> _Task details_: Reproduce every line of the records below word for word.

* START Given records *

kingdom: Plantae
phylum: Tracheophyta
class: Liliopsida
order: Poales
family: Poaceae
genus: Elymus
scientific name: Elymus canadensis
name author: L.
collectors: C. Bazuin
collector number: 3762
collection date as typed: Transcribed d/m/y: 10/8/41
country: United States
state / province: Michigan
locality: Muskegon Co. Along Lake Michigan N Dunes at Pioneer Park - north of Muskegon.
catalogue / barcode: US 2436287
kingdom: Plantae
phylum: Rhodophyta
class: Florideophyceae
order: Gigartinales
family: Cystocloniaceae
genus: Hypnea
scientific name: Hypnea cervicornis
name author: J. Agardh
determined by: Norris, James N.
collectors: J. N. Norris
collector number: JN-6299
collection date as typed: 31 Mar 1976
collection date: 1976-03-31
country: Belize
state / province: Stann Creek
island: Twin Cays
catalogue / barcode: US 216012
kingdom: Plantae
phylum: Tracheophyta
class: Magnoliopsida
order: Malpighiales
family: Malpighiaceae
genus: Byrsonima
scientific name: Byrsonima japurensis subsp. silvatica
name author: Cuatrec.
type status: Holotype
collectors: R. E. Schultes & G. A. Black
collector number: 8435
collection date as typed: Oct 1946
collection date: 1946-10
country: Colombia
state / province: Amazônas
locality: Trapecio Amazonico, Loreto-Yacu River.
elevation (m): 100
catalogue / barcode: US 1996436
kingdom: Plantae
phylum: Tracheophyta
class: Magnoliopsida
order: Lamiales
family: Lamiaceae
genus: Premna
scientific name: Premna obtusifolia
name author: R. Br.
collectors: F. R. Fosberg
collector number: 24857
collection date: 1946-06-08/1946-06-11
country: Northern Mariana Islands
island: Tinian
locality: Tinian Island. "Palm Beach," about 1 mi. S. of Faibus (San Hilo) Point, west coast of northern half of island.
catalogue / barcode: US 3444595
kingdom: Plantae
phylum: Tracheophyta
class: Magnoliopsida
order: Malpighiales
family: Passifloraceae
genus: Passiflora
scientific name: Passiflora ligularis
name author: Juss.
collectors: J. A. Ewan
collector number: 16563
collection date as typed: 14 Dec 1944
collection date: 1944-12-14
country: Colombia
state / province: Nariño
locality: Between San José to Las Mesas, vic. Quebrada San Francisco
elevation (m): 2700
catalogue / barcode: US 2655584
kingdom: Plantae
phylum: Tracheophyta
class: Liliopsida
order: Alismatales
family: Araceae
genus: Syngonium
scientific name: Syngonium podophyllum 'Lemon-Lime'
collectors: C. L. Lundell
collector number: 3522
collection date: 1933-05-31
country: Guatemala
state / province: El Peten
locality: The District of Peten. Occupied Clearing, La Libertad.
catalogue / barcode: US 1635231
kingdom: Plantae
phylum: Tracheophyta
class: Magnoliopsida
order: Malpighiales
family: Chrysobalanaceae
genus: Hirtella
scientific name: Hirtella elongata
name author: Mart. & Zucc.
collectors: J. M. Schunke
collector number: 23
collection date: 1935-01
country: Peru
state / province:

* END Given records *

> _Final result_:
kingdom: Plantae
phylum: Tracheophyta
class: Liliopsida
order: Poales
family: Poaceae
genus: Elymus
scientific name: Elymus canadensis
name author: L.
collectors: C. Bazuin
collector number: 3762
collection date as typed: Transcribed d/m/y: 10/8/41
country: United States
state / province: Michigan
locality: Muskegon Co. Along Lake Michigan N Dunes at Pioneer Park - north of Muskegon.
catalogue / barcode: US 2436287
kingdom: Plantae
phylum: Rhodophyta
class: Florideophyceae
order: Gigartinales
family: Cystocloniaceae
genus: Hypnea
scientific name: Hypnea cervicornis
name author: J. Agardh
determined by: Norris, James N.
collectors: J. N. Norris
collector number: JN-6299
collection date as typed: 31 Mar 1976
collection date: 1976-03-31
country: Belize
state / province: Stann Creek
island: Twin Cays
catalogue / barcode: US 216012
kingdom: Plantae
phylum: Tracheophyta
class: Magnoliopsida
order: Malpighiales
family: Malpighiaceae
genus: Byrsonima
scientific name: Byrsonima japurensis subsp. silvatica
name author: Cuatrec.
type status: Holotype
collectors: R. E. Schultes & G. A. Black
collector number: 8435
collection date as typed: Oct 1946
collection date: 1946-10
country: Colombia
state / province: Amazônas
locality: Trapecio Amazonico, Loreto-Yacu River.
elevation (m): 100
catalogue / barcode: US 1996436
kingdom: Plantae
phylum: Tracheophyta
class: Magnoliopsida
order: Lamiales
family: Lamiaceae
genus: Premna
scientific name: Premna obtusifolia
name author: R. Br.
collectors: F. R. Fosberg
collector number: 24857
collection date: 1946-06-08/1946-06-11
country: Northern Mariana Islands
island: Tinian
locality: Tinian Island. "Palm Beach," about 1 mi. S. of Faibus (San Hilo) Point, west coast of northern half of island.
catalogue / barcode: US 3444595
kingdom: Plantae
phylum: Tracheophyta
class: Magnoliopsida
order: Malpighiales
family: Passifloraceae
genus: Passiflora
scientific name: Passiflora ligularis
name author: Juss.
collectors: J. A. Ewan
collector number: 16563
collection date as typed: 14 Dec 1944
collection date: 1944-12-14
country: Colombia
state / province: Nariño
locality: Between San José to Las Mesas, vic. Quebrada San Francisco
elevation (m): 2700
catalogue / barcode: US 2655584
kingdom: Plantae
phylum: Tracheophyta
class: Liliopsida
order: Alismatales
family: Araceae
genus: Syngonium
scientific name: Syngonium podophyllum 'Lemon-Lime'
collectors: C. L. Lundell
collector number: 3522
collection date: 1933-05-31
country: Guatemala
state / province: El Peten
locality: The District of Peten. Occupied Clearing, La Libertad.
catalogue / barcode: US 1635231
kingdom: Plantae
phylum: Tracheophyta
class: Magnoliopsida
order: Malpighiales
family: Chrysobalanaceae
genus: Hirtella
scientific name: Hirtella elongata
name author: Mart. & Zucc.
collectors: J. M. Schunke
collector number: 23
collection date: 1935-01
country: Peru
state / province:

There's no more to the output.